Torre was a guest on The Rights To Ricky Sanchez: The Sixers Podcast with Spike Eskin and Michael Levin (around the 22 minute mark) and he said that he is at Meadowlark to follow his curiosities and he thinks back to the story he wrote for ESPN The Magazine in 2015 about the 76ers and trust the process serves as a guide to him.

I have things I am obsessed with that I want to explain to people, and I believe there are stories in sports and in the national cultural conversation that either could use a little more smarts or a little more humor and I want to figure out how I can be the place where you find smart and funny when it comes to storytelling in sports in a narratively informed way. I’m being very vague about it, but the magazine sensibility of that process story is something that serves as a North Star in my brain.

“How do I tell a story that people from afar are maybe somewhat familiar with, but can get under the hood of to articulate and reveal and report some things that serve as something close to a definitive treatment to it?”

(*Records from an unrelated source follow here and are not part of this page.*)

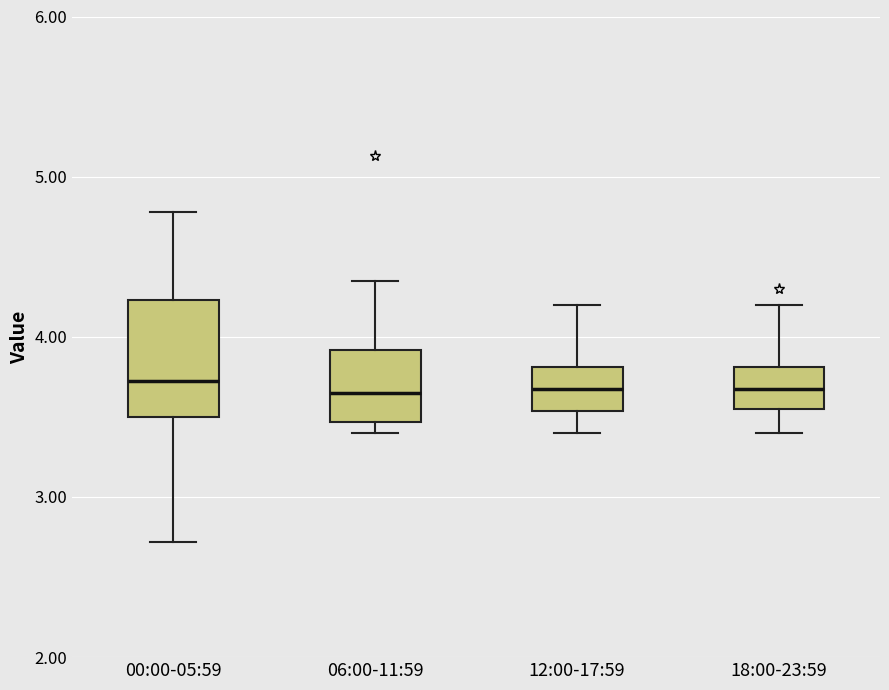

Comparing the boxes themselves (not the whiskers), which one is the tallest?

00:00-05:59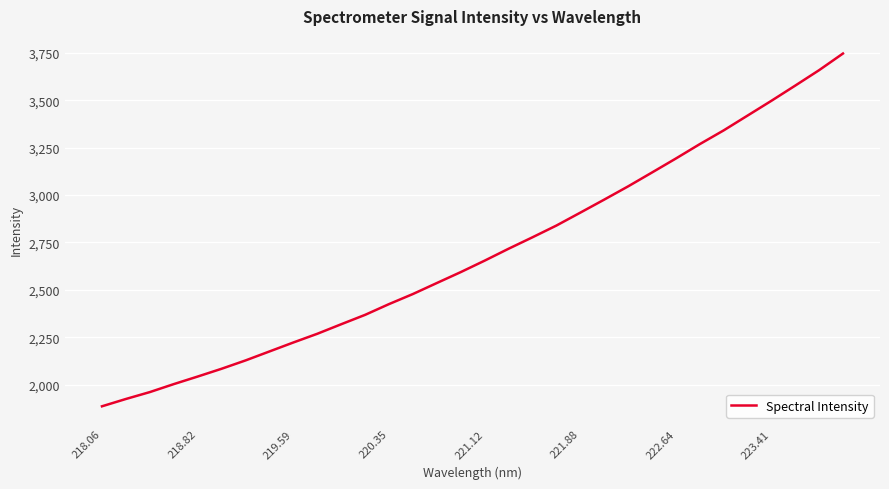

What is the smallest value displayed?

1885.3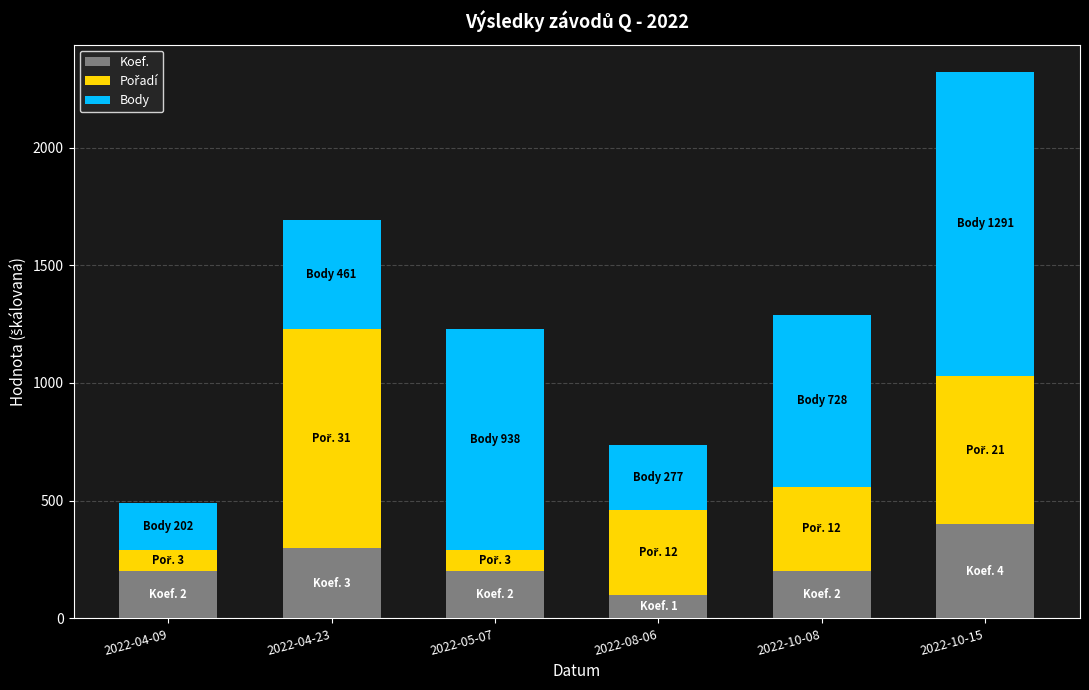

What is the sum of all Koef. values?

1400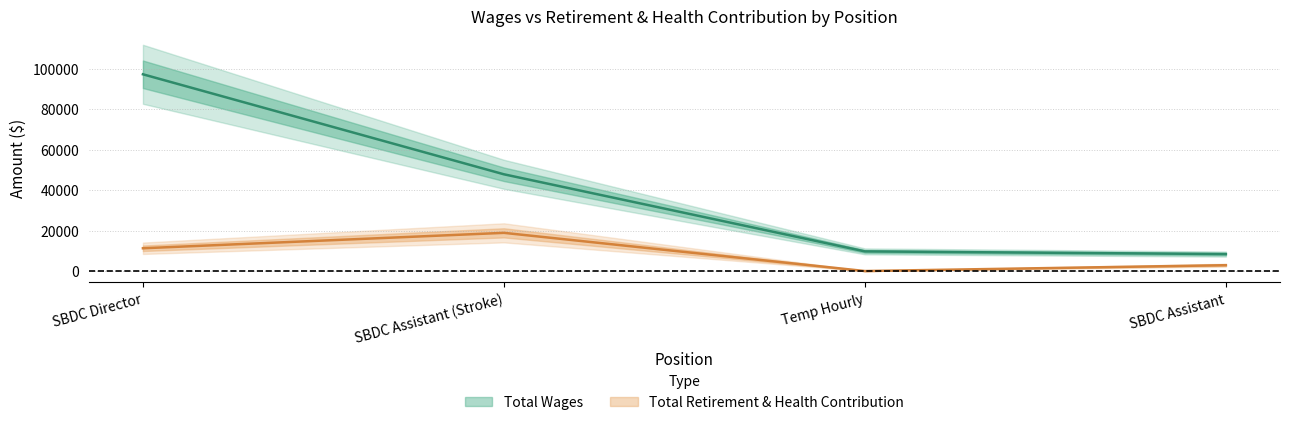

Rank the categories by Total Wages value from lowest to highest.

SBDC Assistant, Temp Hourly, SBDC Assistant (Stroke), SBDC Director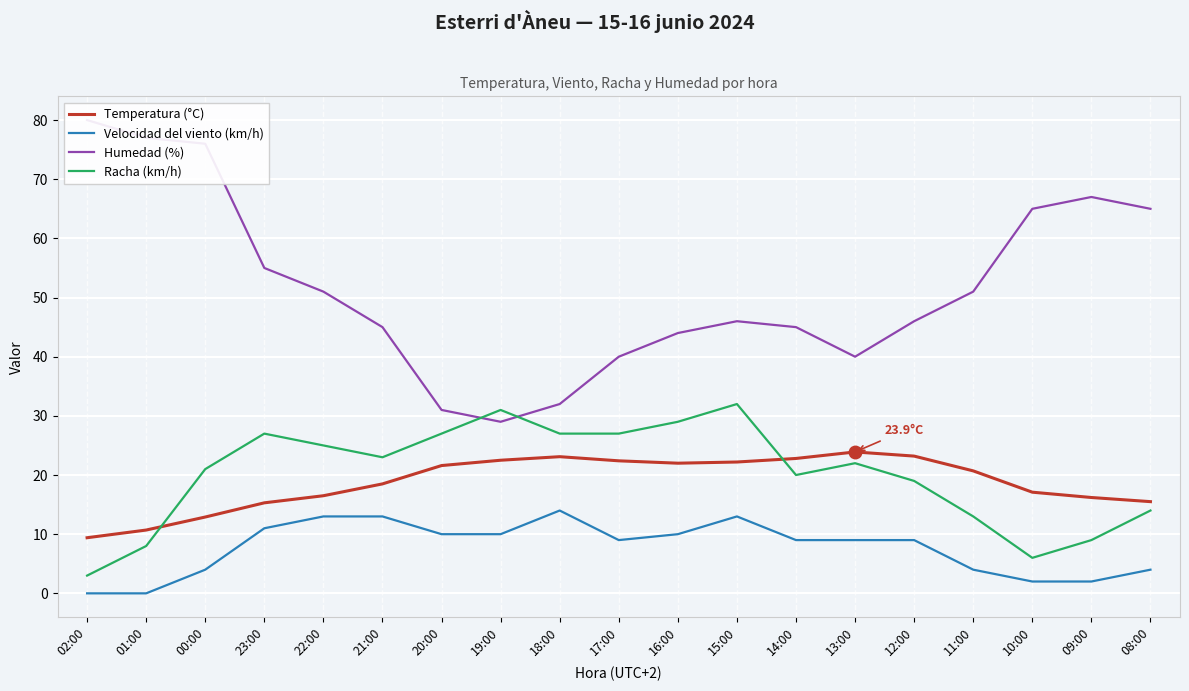

What is the difference between the highest and lowest values at 18:00?

18.0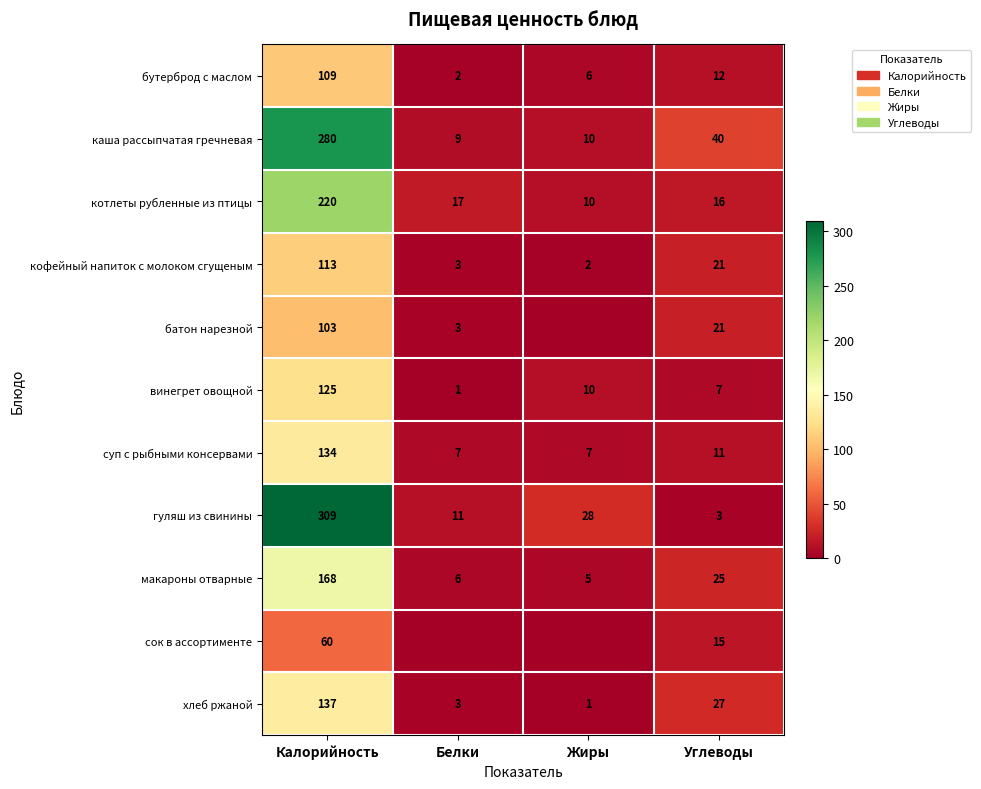

What is the greatest value displayed?

309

One thing that Torre thinks is a big opportunity in the media landscape is that there is an open lane to tell sports stories in the audio format. 

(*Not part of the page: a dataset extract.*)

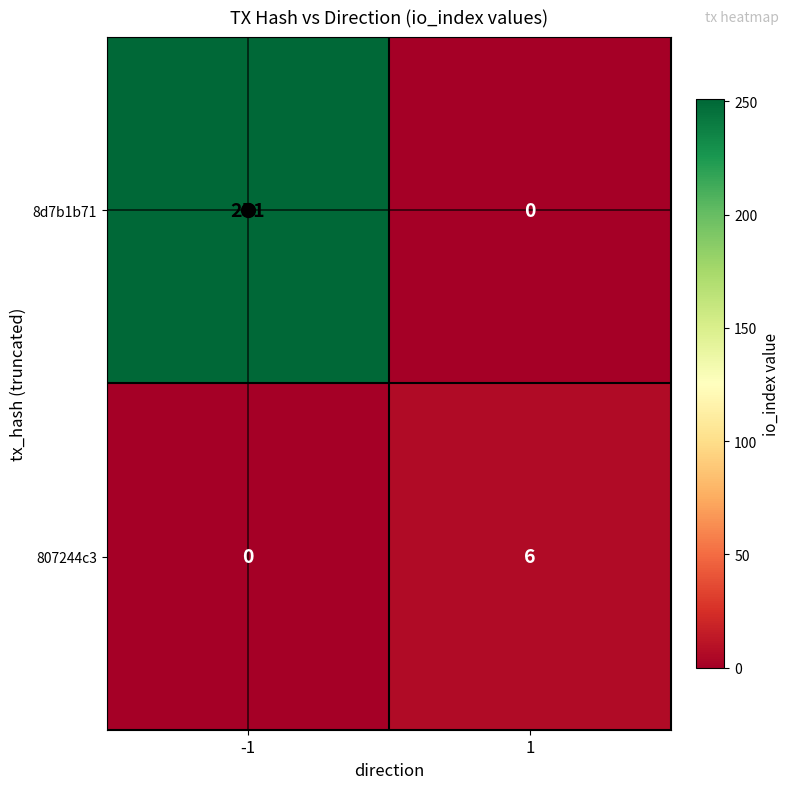

Rank the series at 1 from highest to lowest value.

807244c3, 8d7b1b71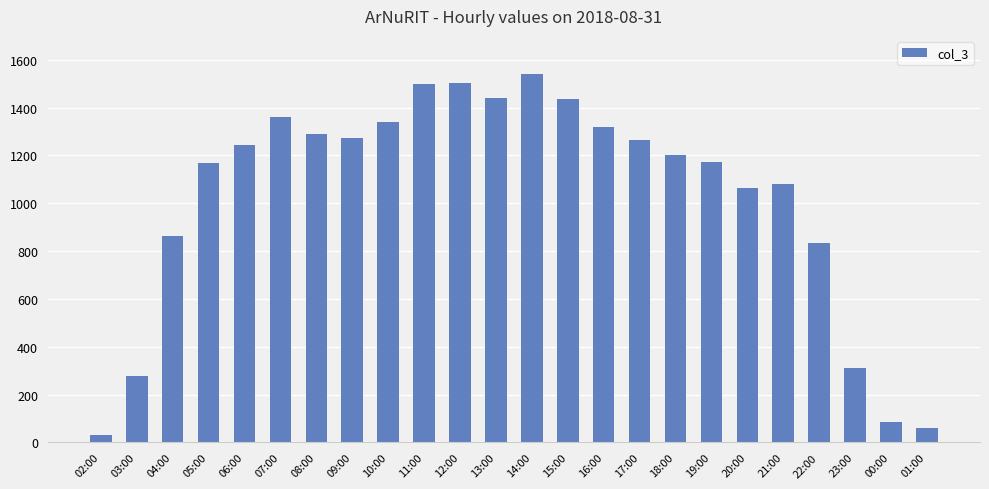

How many series are shown in this chart?

1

“There’s a lot of narrative series, some of which are excellent, but in terms of an always-on show where someone’s job is to follow a curiosity down the rabbit hole and/or tell a story/interviewing a person as a way of explaining something larger. I want to bring a viewpoint that because sports is so much about living or dying with these games as we have been, I want to take the position of also being able to zoom way in and way out and engage with the news cycle, but not be beholden to it.”

Torre isn’t going to be able to cover everything in sports, but he said that he wants to take a complicated story and make it simpler for the listeners.

“My goal is not that I’m going to cover everything, but I’m going to give you stories of a different genre, stories that explain and go deeper. I want to make this fun, but also premised on contextualizing complicated stories in a simpler way.”